By: Ravie Lakshmanan
Cybersecurity researchers have decoded the mechanism by which the versatile Qakbot banking trojan handles the insertion of encrypted configuration data into the Windows Registry.
Qakbot, also known as QBot, QuackBot and Pinkslipbot, has been observed in the wild since 2007. Although mainly fashioned as an information-stealing malware, Qakbot has since shifted its goals and acquired new functionality to deliver post-compromise attack platforms such as Cobalt Strike Beacon, with the final objective of loading ransomware on infected machines.
“It has been continually developed, with new capabilities introduced such as lateral movement, the ability to exfiltrate email and browser data, and to install additional malware,” Trustwave researchers Lloyd Macrohon and Rodel Mendrez said in a report shared with The Hacker News.
In recent months, phishing campaigns have culminated in the distribution of a new loader called SQUIRRELWAFFLE, which acts as a channel to retrieve final-stage payloads such as Cobalt Strike and QBot.
Newer versions of Qakbot have also gained the ability to hijack email and browser data as well as insert encrypted configuration information pertaining to the malware into the registry as opposed to writing them to a file on disk as part of its attempts to leave no trace of the infection.

__Available data__
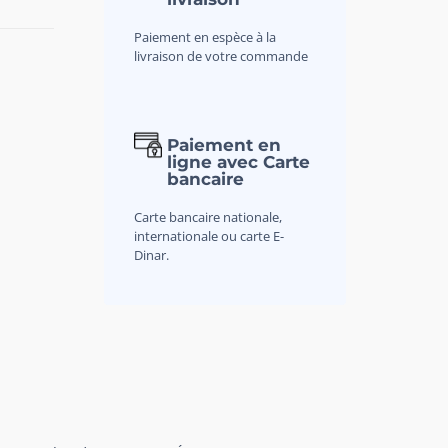
Paiement en espèce à la
livraison de votre commande
Paiement en
ligne avec Carte
bancaire
Carte bancaire nationale,
internationale ou carte E-
Dinar.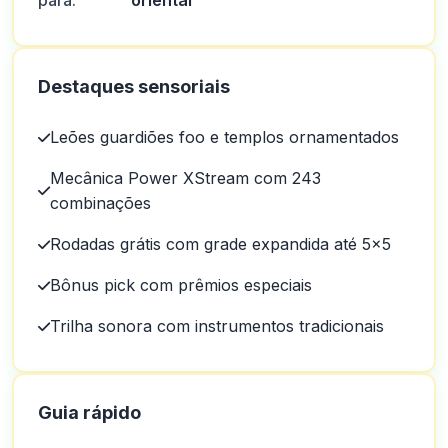
para:
oriental
Destaques sensoriais
Leões guardiões foo e templos ornamentados
Mecânica Power XStream com 243
combinações
Rodadas grátis com grade expandida até 5×5
Bônus pick com prêmios especiais
Trilha sonora com instrumentos tradicionais
Guia rápido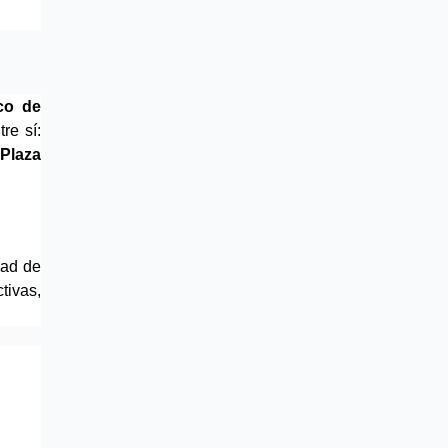
co
 de 
re sí:
Plaza 
ad de 
vas, 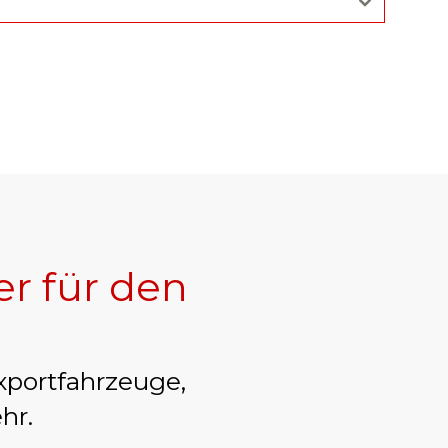
er für den
xportfahrzeuge,
hr.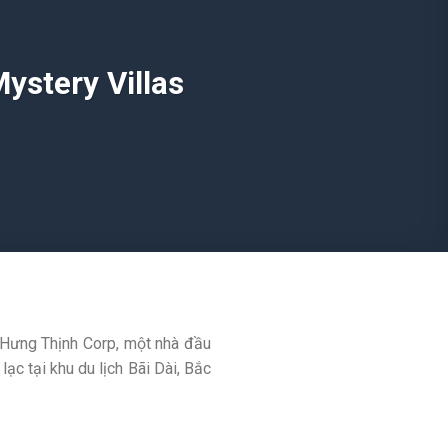
stery Villas
 Hưng Thịnh Corp, một nhà đầu
ạc tại khu du lịch Bãi Dài, Bắc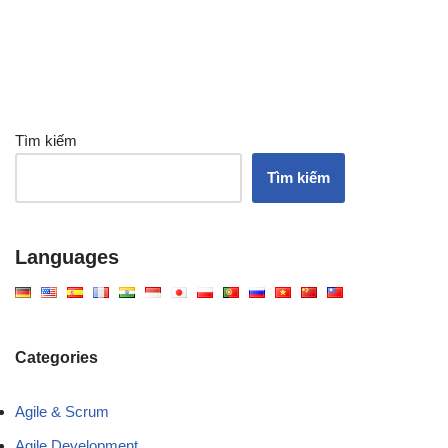
Tìm kiếm
Tìm kiếm
Languages
Categories
Agile & Scrum
Agile Development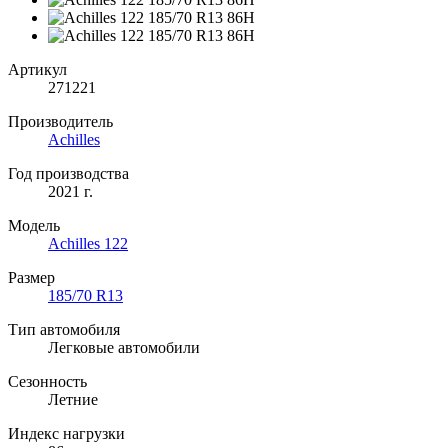
Артикул
271221
Производитель
Achilles
Год производства
2021 г.
Модель
Achilles 122
Размер
185/70 R13
Тип автомобиля
Легковые автомобили
Сезонность
Летние
Индекс нагрузки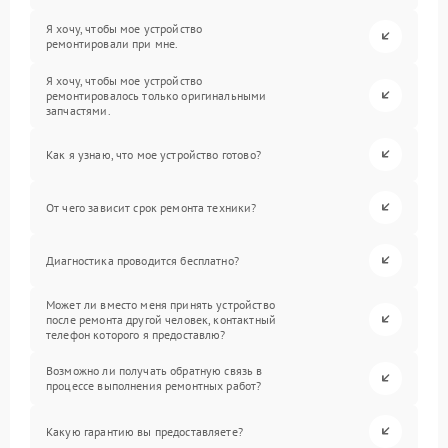
Я хочу, чтобы мое устройство
ремонтировали при мне.
Я хочу, чтобы мое устройство
ремонтировалось только оригинальными
запчастями.
Как я узнаю, что мое устройство готово?
От чего зависит срок ремонта техники?
Диагностика проводится бесплатно?
Может ли вместо меня принять устройство
после ремонта другой человек, контактный
телефон которого я предоставлю?
Возможно ли получать обратную связь в
процессе выполнения ремонтных работ?
Какую гарантию вы предоставляете?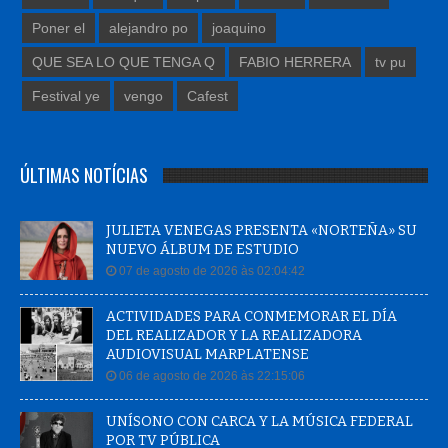
Poner el
alejandro po
joaquino
QUE SEA LO QUE TENGA Q
FABIO HERRERA
tv pu
Festival ye
vengo
Cafest
ÚLTIMAS NOTÍCIAS
JULIETA VENEGAS PRESENTA «NORTEÑA» SU
NUEVO ÁLBUM DE ESTUDIO
07 de agosto de 2026 às 02:04:42
ACTIVIDADES PARA CONMEMORAR EL DÍA
DEL REALIZADOR Y LA REALIZADORA
AUDIOVISUAL MARPLATENSE
06 de agosto de 2026 às 22:15:06
UNÍSONO CON CARCA Y LA MÚSICA FEDERAL
POR TV PÚBLICA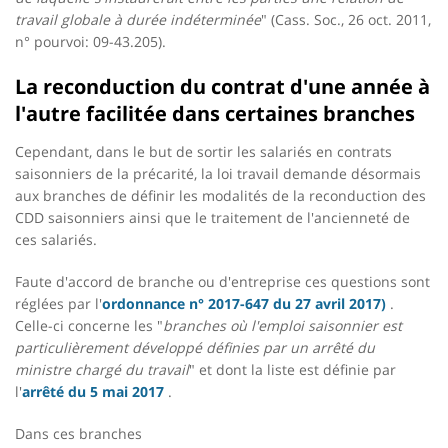
travail globale à durée indéterminée
" (Cass. Soc., 26 oct. 2011,
n° pourvoi: 09-43.205).
La reconduction du contrat d'une année à
l'autre facilitée dans certaines branches
Cependant, dans le but de sortir les salariés en contrats
saisonniers de la précarité, la loi travail demande désormais
aux branches de définir les modalités de la reconduction des
CDD saisonniers ainsi que le traitement de l'ancienneté de
ces salariés.
Faute d'accord de branche ou d'entreprise ces questions sont
réglées par l'
ordonnance n° 2017-647 du 27 avril 2017)
.
Celle-ci concerne les "
branches où l'emploi saisonnier est
particulièrement développé définies par un arrêté du
ministre chargé du travail
" et dont la liste est définie par
l'
arrêté du 5 mai 2017
.
Dans ces branches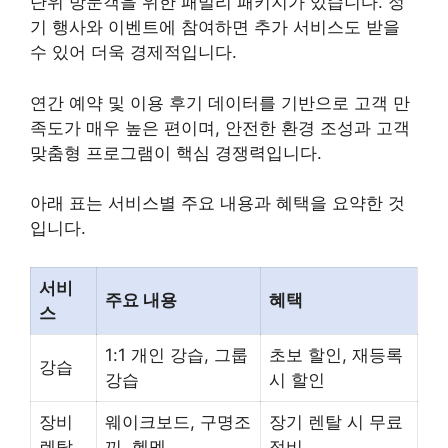
단위 방문객을 위한 패밀리 패키지가 있습니다. 정
기 행사와 이벤트에 참여하면 추가 서비스도 받을
수 있어 더욱 경제적입니다.
연간 예약 및 이용 후기 데이터를 기반으로 고객 만
족도가 매우 높은 편이며, 안전한 환경 조성과 고객
맞춤형 프로그램이 핵심 경쟁력입니다.
아래 표는 서비스별 주요 내용과 혜택을 요약한 것
입니다.
서비
주요 내용
혜택
스
1:1 개인 강습, 그룹
초보 할인, 재등록
강습
강습
시 할인
장비
웨이크보드, 구명조
장기 렌탈 시 무료
렌탈
끼, 헬멧
정비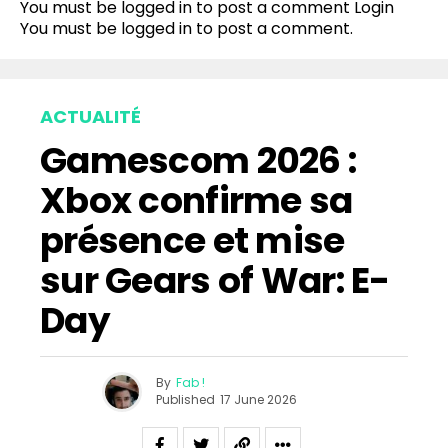
You must be logged in to post a comment
Login
You must be
logged in
to post a comment.
ACTUALITÉ
Gamescom 2026 :
Xbox confirme sa
présence et mise
sur Gears of War: E-
Day
By
Fab !
Published
17 June 2026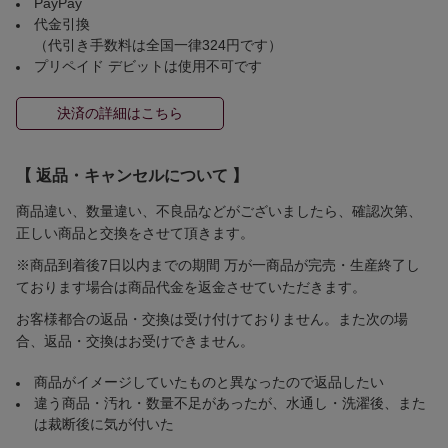
PayPay
代金引換
（代引き手数料は全国一律324円です）
プリペイド デビットは使用不可です
決済の詳細はこちら
【 返品・キャンセルについて 】
商品違い、数量違い、不良品などがございましたら、確認次第、
正しい商品と交換をさせて頂きます。
※商品到着後7日以内までの期間 万が一商品が完売・生産終了し
ております場合は商品代金を返金させていただきます。
お客様都合の返品・交換は受け付けておりません。また次の場
合、返品・交換はお受けできません。
商品がイメージしていたものと異なったので返品したい
違う商品・汚れ・数量不足があったが、水通し・洗濯後、また
は裁断後に気が付いた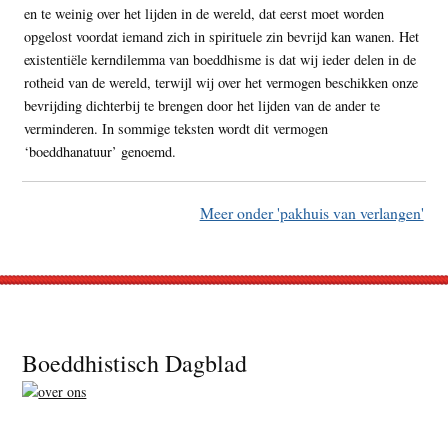
en te weinig over het lijden in de wereld, dat eerst moet worden
opgelost voordat iemand zich in spirituele zin bevrijd kan wanen. Het
existentiële kerndilemma van boeddhisme is dat wij ieder delen in de
rotheid van de wereld, terwijl wij over het vermogen beschikken onze
bevrijding dichterbij te brengen door het lijden van de ander te
verminderen. In sommige teksten wordt dit vermogen
‘boeddhanatuur’ genoemd.
Meer onder 'pakhuis van verlangen'
Footer
Boeddhistisch Dagblad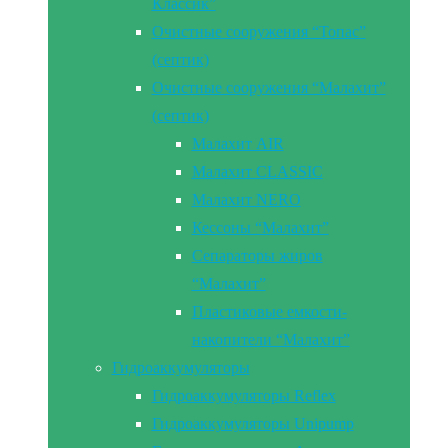
Классик”
Очистные сооружения “Топас”
(септик)
Очистные сооружения “Малахит”
(септик)
Малахит AIR
Малахит CLASSIC
Малахит NERO
Кессоны “Малахит”
Сепараторы жиров
“Малахит”
Пластиковые емкости-
накопители “Малахит”
Гидроаккумуляторы
Гидроаккумуляторы Reflex
Гидроаккумуляторы Unipump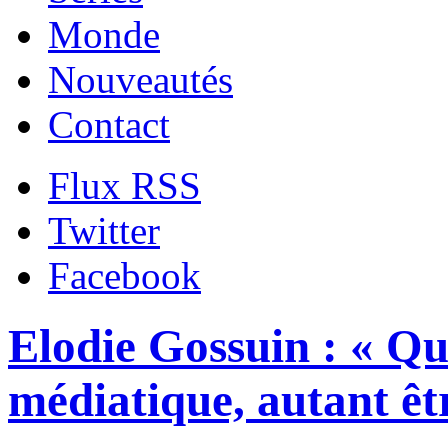
Monde
Nouveautés
Contact
Flux RSS
Twitter
Facebook
Elodie Gossuin : « Q
médiatique, autant êtr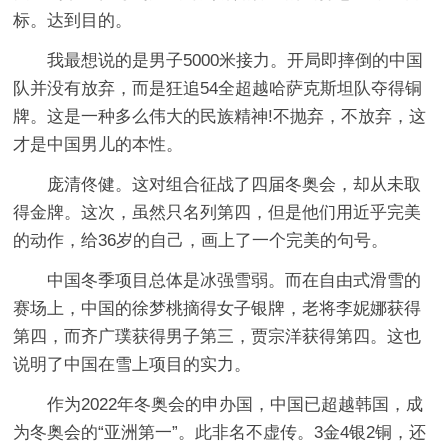
标。达到目的。
我最想说的是男子5000米接力。开局即摔倒的中国
队并没有放弃，而是狂追54全超越哈萨克斯坦队夺得铜
牌。这是一种多么伟大的民族精神!不抛弃，不放弃，这
才是中国男儿的本性。
庞清佟健。这对组合征战了四届冬奥会，却从未取
得金牌。这次，虽然只名列第四，但是他们用近乎完美
的动作，给36岁的自己，画上了一个完美的句号。
中国冬季项目总体是冰强雪弱。而在自由式滑雪的
赛场上，中国的徐梦桃摘得女子银牌，老将李妮娜获得
第四，而齐广璞获得男子第三，贾宗洋获得第四。这也
说明了中国在雪上项目的实力。
作为2022年冬奥会的申办国，中国已超越韩国，成
为冬奥会的“亚洲第一”。此非名不虚传。3金4银2铜，还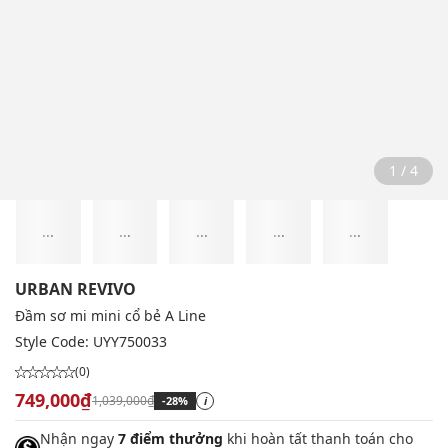
1 / 4
...
...
...
...
...
URBAN REVIVO
Đầm sơ mi mini cổ bẻ A Line
Style Code:
UYY750033
(0)
749,000₫
1,039,000₫
-28%
i
Nhận ngay
7 điểm thưởng
khi hoàn tất thanh toán cho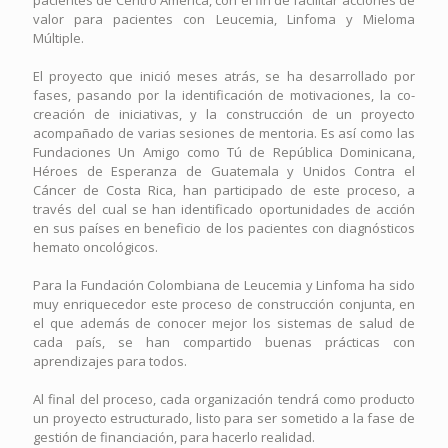
valor para pacientes con Leucemia, Linfoma y Mieloma
Múltiple.
El proyecto que inició meses atrás, se ha desarrollado por
fases, pasando por la identificación de motivaciones, la co-
creación de iniciativas, y la construcción de un proyecto
acompañado de varias sesiones de mentoria. Es así como las
Fundaciones Un Amigo como Tú de República Dominicana,
Héroes de Esperanza de Guatemala y Unidos Contra el
Cáncer de Costa Rica, han participado de este proceso, a
través del cual se han identificado oportunidades de acción
en sus países en beneficio de los pacientes con diagnósticos
hemato oncológicos.
Para la Fundación Colombiana de Leucemia y Linfoma ha sido
muy enriquecedor este proceso de construcción conjunta, en
el que además de conocer mejor los sistemas de salud de
cada país, se han compartido buenas prácticas con
aprendizajes para todos.
Al final del proceso, cada organización tendrá como producto
un proyecto estructurado, listo para ser sometido a la fase de
gestión de financiación, para hacerlo realidad.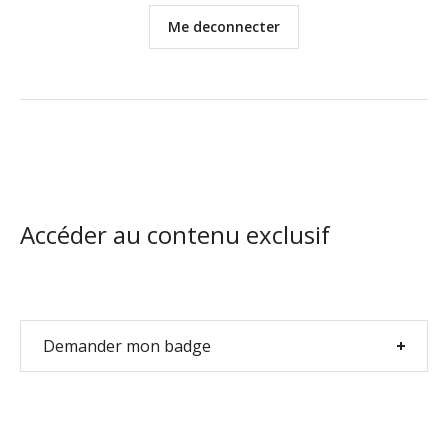
Me deconnecter
Accéder au contenu exclusif
Demander mon badge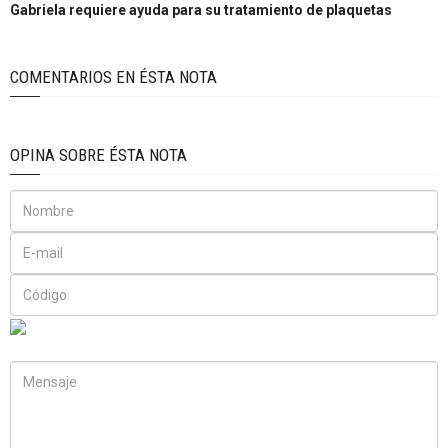
Gabriela requiere ayuda para su tratamiento de plaquetas
COMENTARIOS EN ÉSTA NOTA
OPINA SOBRE ÉSTA NOTA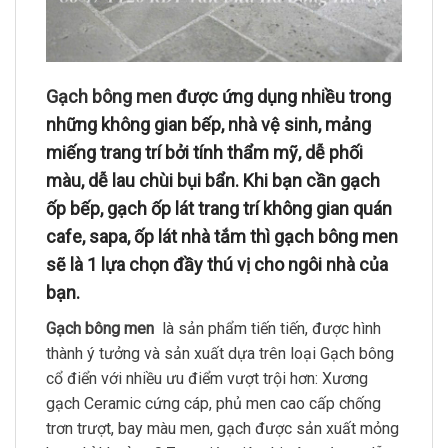
Gạch bông men
được ứng dụng nhiều trong
những không gian bếp, nhà vệ sinh, mảng
miếng trang trí bởi tính thẩm mỹ, dễ phối
màu, dễ lau chùi bụi bẩn. Khi bạn cần gạch
ốp bếp, gạch ốp lát trang trí không gian quán
cafe, sapa, ốp lát nhà tắm thì gạch bông men
sẽ là 1 lựa chọn đầy thú vị cho ngôi nhà của
bạn.
Gạch bông men
là sản phẩm tiến tiến, được hình
thành ý tưởng và sản xuất dựa trên loại Gạch bông
cổ điển với nhiều ưu điểm vượt trội hơn: Xương
gạch Ceramic cứng cáp, phủ men cao cấp chống
trơn trượt, bay màu men, gạch được sản xuất mỏng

__Questions__
1. Do the following statements agree with the Qakbot article? Give yes or no for each, and quote the words from the article that decide it.
(a) Qakbot has been seen in the wild since 2007.
(b) Newer versions of Qakbot write their encrypted configuration information to a file on disk.
(c) Qakbot delivers the SQUIRRELWAFFLE loader.
2. Summarize the Qakbot article in two sentences.
3. Continue the Qakbot article after its final paragraph.

__Results__
1.
(a) Yes: "has been observed in the wild since 2007."
(b) No: "insert encrypted configuration information pertaining to the malware into the registry as opposed to writing them to a file on disk."
(c) No: "a new loader called SQUIRRELWAFFLE, which acts as a channel to retrieve final-stage payloads such as Cobalt Strike and QBot."

2. Researchers have decoded how the Qakbot banking trojan, active since 2007, inserts encrypted configuration data into the Windows Registry. Qakbot was mainly built to steal information but has acquired new functions, including delivering Cobalt Strike Beacon with the final aim of loading ransomware, and its newer versions keep their configuration in the registry rather than on disk to leave no trace of infection.

3.
“While QakBot is not going fully fileless, its new tactics will surely lower its detection,” Hornetsecurity researchers pointed out in December 2020.
Trustwave’s analysis into the malware aims to reverse engineer this process and decrypt the configuration stored in the registry key, with the cybersecurity company noting that the key used to encrypt the registry key value data is derived from a combination of computer name, volume serial number, and the user account name, which is then hashed and salted along with a one-byte identifier (ID).
“The SHA1 hash result will be used as a derived key to decrypt the registry key value data respective to the ID using the RC4 algorithm,” the researchers said, in addition to making available a Python-based decryptor utility that can be used to extract the configuration from the registry.